Management expects net debt to trend down as the new contract wins ramp up. That is sensible enough, but it still needs to happen in practice. For now, the debt position looks manageable rather than restrictive.
Risks in the Autins outlook that shareholders should not ignore
This is not a risk-free recovery story. Autins itself flags that vehicle production volumes could underperform initial assumptions and that new platform launches may be delayed. In automotive, both are very real risks and can push expected revenue to the right.

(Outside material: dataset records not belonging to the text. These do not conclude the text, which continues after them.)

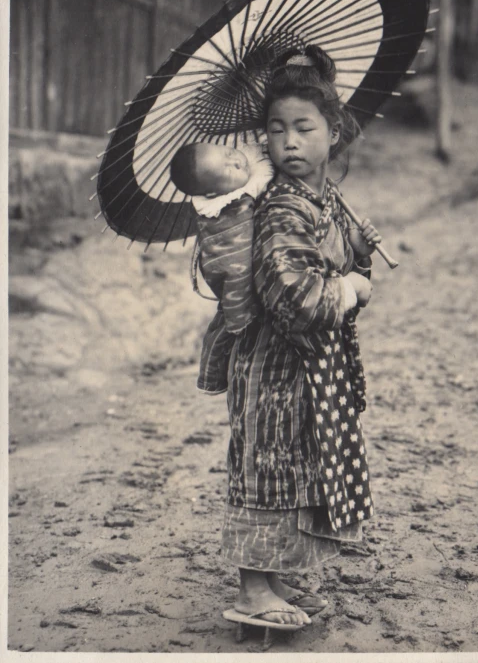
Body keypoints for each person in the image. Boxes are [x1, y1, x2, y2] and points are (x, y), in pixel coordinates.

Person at [220, 44, 382, 627]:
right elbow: (292, 294)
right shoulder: (282, 206)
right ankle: (251, 591)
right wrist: (348, 289)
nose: (287, 141)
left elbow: (331, 254)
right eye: (275, 128)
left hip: (301, 367)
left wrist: (355, 249)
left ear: (333, 132)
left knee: (292, 466)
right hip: (272, 367)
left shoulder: (321, 199)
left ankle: (274, 578)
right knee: (265, 465)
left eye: (303, 127)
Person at [169, 140, 274, 394]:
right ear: (215, 193)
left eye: (229, 153)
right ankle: (212, 377)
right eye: (228, 169)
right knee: (231, 317)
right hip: (228, 262)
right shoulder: (229, 203)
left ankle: (211, 376)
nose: (236, 161)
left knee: (225, 320)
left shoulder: (244, 165)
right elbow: (229, 259)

There is also the issue of customer concentration, given the impact that one cyber-attack at its largest UK customer had on the year just gone. Autins says diversification is improving, and the contract wins help, but the recent disruption is a reminder that smaller suppliers can still be knocked around by events outside their control.
What this Autins RNS means for retail investors
My reading is that this is a positive update with one clear caveat. The positive part is the quality of the turnaround: better margins, higher EBITDA, a return to net profit, and stronger medium-term profit guidance. That is a much better combination than simply posting revenue growth with weak profitability.
The caveat is that FY27 revenue guidance is below market expectations. Some investors will notice that first. But if management is right that efficiencies are now embedded and recent contracts will build through into FY28 and beyond, then the more important line may be the rising profit expectations rather than the slightly softer near-term sales outlook.
Overall, this looks like a company that has finally moved from repair mode into growth mode. The figures are unaudited, so investors will want confirmation when full results are published on or around 30 June 2026. But based on this RNS alone, Autins has given the market a credible reason to believe the turnaround is becoming real.